*Task to complete*.
All of the material must be duplicated exactly, line by line.

*Dataset content*.

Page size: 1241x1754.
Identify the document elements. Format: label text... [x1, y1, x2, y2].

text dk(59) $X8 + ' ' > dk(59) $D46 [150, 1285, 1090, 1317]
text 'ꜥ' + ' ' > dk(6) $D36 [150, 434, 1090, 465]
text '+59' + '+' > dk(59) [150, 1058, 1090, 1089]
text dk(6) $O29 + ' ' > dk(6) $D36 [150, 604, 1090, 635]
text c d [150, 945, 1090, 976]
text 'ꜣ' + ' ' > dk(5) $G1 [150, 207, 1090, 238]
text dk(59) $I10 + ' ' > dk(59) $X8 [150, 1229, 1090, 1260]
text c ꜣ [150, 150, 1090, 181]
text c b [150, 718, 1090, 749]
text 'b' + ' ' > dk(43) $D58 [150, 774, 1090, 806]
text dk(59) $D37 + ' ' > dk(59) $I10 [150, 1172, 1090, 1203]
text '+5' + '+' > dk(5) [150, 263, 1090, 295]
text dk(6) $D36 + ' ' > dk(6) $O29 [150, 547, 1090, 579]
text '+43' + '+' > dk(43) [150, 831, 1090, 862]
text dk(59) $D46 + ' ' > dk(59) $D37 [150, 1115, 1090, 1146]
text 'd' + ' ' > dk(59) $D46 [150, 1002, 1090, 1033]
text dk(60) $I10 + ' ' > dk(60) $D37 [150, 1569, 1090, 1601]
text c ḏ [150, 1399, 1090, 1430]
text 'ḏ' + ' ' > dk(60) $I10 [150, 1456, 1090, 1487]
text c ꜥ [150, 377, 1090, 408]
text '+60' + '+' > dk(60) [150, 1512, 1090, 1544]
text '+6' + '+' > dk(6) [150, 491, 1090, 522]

*Problem solution*.
Page size: 1241x1754.
Identify the document elements. Format: label text... [x1, y1, x2, y2].

text dk(59) $X8 + ' ' > dk(59) $D46 [150, 1285, 1090, 1317]
text 'ꜥ' + ' ' > dk(6) $D36 [150, 434, 1090, 465]
text '+59' + '+' > dk(59) [150, 1058, 1090, 1089]
text dk(6) $O29 + ' ' > dk(6) $D36 [150, 604, 1090, 635]
text c d [150, 945, 1090, 976]
text 'ꜣ' + ' ' > dk(5) $G1 [150, 207, 1090, 238]
text dk(59) $I10 + ' ' > dk(59) $X8 [150, 1229, 1090, 1260]
text c ꜣ [150, 150, 1090, 181]
text c b [150, 718, 1090, 749]
text 'b' + ' ' > dk(43) $D58 [150, 774, 1090, 806]
text dk(59) $D37 + ' ' > dk(59) $I10 [150, 1172, 1090, 1203]
text '+5' + '+' > dk(5) [150, 263, 1090, 295]
text dk(6) $D36 + ' ' > dk(6) $O29 [150, 547, 1090, 579]
text '+43' + '+' > dk(43) [150, 831, 1090, 862]
text dk(59) $D46 + ' ' > dk(59) $D37 [150, 1115, 1090, 1146]
text 'd' + ' ' > dk(59) $D46 [150, 1002, 1090, 1033]
text dk(60) $I10 + ' ' > dk(60) $D37 [150, 1569, 1090, 1601]
text c ḏ [150, 1399, 1090, 1430]
text 'ḏ' + ' ' > dk(60) $I10 [150, 1456, 1090, 1487]
text c ꜥ [150, 377, 1090, 408]
text '+60' + '+' > dk(60) [150, 1512, 1090, 1544]
text '+6' + '+' > dk(6) [150, 491, 1090, 522]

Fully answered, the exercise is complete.